Short description of the R files:
1. 0_REAL_VOL_IBM.R produces IBM.csv from the raw IBM intraday prices. Please note that the raw data is not provided.
2. 1_HAR_GAS_FUN.R contains HAR GAS model(s) main functions. 
3. 2_HAR_GAS_EST.R estimates HAR GAS model(s) parameter estimations using the standard BFGS optimisation routine.
4. 3_HAR_GAS_ILL.R replicates the figures above (comb_gif_r1.gif and comb_gif_r2.gif). 

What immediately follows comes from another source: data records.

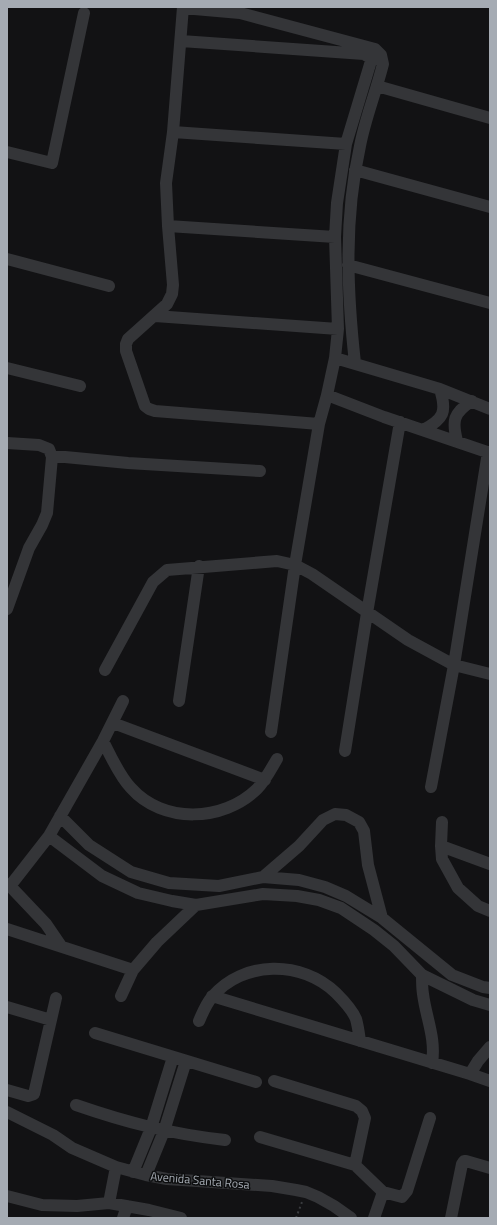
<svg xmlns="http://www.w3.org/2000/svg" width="497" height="1225" viewBox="0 0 497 1225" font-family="'Titillium Web',sans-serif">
<rect width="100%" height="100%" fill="#121214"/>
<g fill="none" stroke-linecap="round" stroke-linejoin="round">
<path stroke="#3a3c3f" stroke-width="2" stroke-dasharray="2 3" stroke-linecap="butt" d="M296,1218L302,1202"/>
<path stroke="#343538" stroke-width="12" d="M183,7L173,132L166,183L168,226L173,285L172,294L167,304L128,339L126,344V351L145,406L149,409L155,411L319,424
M183,8L240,13L375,49L381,55L383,64C376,92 365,119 360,146C344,218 347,291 355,363
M181,41L364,54L369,57L371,61
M377,86L490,118
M173,132L346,144
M7,152L52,163L84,13
M355,170L490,207
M168,226L335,237
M7,259L109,286
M348,265L490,303
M155,316L338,329
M335,358L440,389L490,409
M7,368L80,386
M327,395L384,417L490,453
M423,430C444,419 447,412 440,389
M457,441C452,421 453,413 472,401
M7,443L39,445L49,449L52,457L47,513L42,525L29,548L7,609
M52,457H65L128,463L260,471
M105,670L153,582L167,570L277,561L295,565L312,574L408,640L454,665L490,674
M179,701L199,566
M113,723L265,780
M271,732L295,565L319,424L327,395L335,358L338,329L335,237L337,203L346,144L371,61L381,55
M103,741C110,755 120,777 131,788C163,824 223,822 257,789C265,781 271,769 277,759
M345,751L367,613L400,422
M431,787L454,665L488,452
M60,816L89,845L131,872L169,883L219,886L263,877L299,880L325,887L346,896L382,918L452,975L483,987L490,988
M442,822L441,846L442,859L458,888L478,906L490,911
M49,836L102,876L138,893L172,901L196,905L263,894L297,896L319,900L341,908L374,930L394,946L422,975L473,1000L490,1005
M441,846L490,864
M263,877L299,846L323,820L335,814L346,815L359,822L364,831L368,865L382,918
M7,884L10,886L46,924L61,946
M10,886L49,836L103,741L123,701
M7,929L133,970
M422,975C422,981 422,988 423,994C426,1018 436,1038 432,1063
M121,996L133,970L157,942L196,905
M212,996L470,1074L490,1081
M7,1007L51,1020
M199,1021C203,1012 206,1004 212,997C243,960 302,960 336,993C343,1000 352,1009 356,1019C358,1026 359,1034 360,1041
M95,1033L256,1082
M470,1074L478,1061L490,1047
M274,1081L356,1106L362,1111L365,1118L355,1165
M7,1090L28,1096L34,1094L56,998
M76,1105C128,1123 172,1134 225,1140
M7,1112L53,1135L72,1148L116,1167L146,1175L167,1179L272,1186L296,1190L306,1192L318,1197L334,1206L351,1218
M260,1137L355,1165L383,1192L402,1197L407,1191L430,1118
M133,1172L151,1128L173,1057
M146,1175L164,1131L186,1061
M7,1196L42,1205L77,1206L109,1203L149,1210L181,1218
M109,1203L116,1167
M123,1218L127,1206
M374,1218L383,1192
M451,1218L462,1164L464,1161H466L490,1168"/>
</g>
<g text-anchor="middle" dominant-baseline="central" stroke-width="3" stroke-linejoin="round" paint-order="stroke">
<g font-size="12" fill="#a5abb3" stroke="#0d0e0f">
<text transform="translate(200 1180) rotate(5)">Avenida Santa Rosa</text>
</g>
</g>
<rect width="497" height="1225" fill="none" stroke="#a5abb3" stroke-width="16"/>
</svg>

Finally, 1_GAS_FUN.R scales the score function with $2\mu_t^2(v_1 + 1)$ in the mean equation to allow for the curvature in the log-conditional density with respect to $\mu_t$ and parameterizes intercepts in the degrees of freedom equations as the unconditional mean of the time-varying parameters similar to the original paper (other parameter restrictions are arbitrary and are drawn from the Table summarising statistics of the ML parameter estimates).

Opschoor, A., & Lucas, A. (2023). Time-varying variance and skewness in realized volatility measures. International Journal of Forecasting, 39(2), 827-840.